Now on to the next challenge: Lent itself.

It sounds like he’s already ahead of the game!

Bonus: Near the end of the service, one of the priests mentioned the Shroud of Turin, and how it shows us what Our Lord looked like.

Also, just eyeballing it, but I don’t recall anyone checking their phone during the service.

Not even the kids.

And it was seeing so many families with kids at Mass that gave Anon a broader cultural insight:

A possible reason for the Based Japan meme could also be that Japan appeared to achieve what the wignats and neopagans wanted: pre-1960s demographics with post-1960s morals.

But the resulting low birth rates put an end to that mirage.

The next time you hear some redditor or an account with a sun wheel avi proclaiming the Church dead, remember they’re citing stats from the same Death Cult that claims garbage like The Last of Us Part II and The Marvels are popular.

Not to mention the same media that lies about the Church habitually.

Here are some other numbers that paint a far different picture of the Church’s future:

Fedora and tree LARP bros, I don’t feel so good.

If recent events have taught us anything, it’s that our own lying eyes are far more trustworthy than official statistics.

Everywhere I’ve had occasion to make direct empirical observations of the Church, I’ve seen more signs of health than decline.

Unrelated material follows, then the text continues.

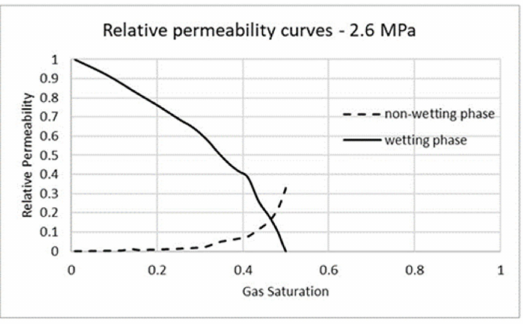
Figure 10. Relative permeability curves at inlet pressure of 2.6 MPa.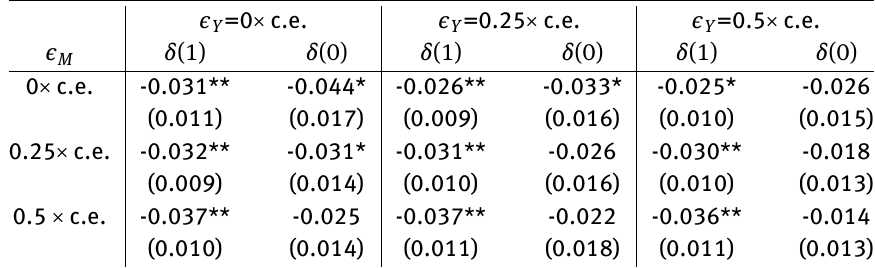
Table 3: Sensitivity of estimates with the deviation from the ER ϵ Y =0 × c.e. ϵ Y =0.25 × c.e. ϵ Y =0.5 × c.e. ϵ M δ (1) δ (0) δ (1) δ (0) δ (1) δ (0) 0 × c.e.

It’s not just me, either. Or SeekerAnon. Multiple readers have told me for years about standing-room-only Masses overflowing with young families.

Do conditions vary by region? Almost certainly. You’ll most often find signs of decline in dioceses overseen by “Spirit of Vatican II” bishops whose liturgical sensibilities are stuck in 1976.

But none of my local parishes have the Latin Mass, yet the Novus Ordo parish nearest me just built a huge new church. And attendance is already exceeding capacity.

The “Religion is dying!” meme is a psyop.

Don’t fall for it. The people parroting it are just pushing FUD on Christians.

As for me and my house, we will serve the Lord.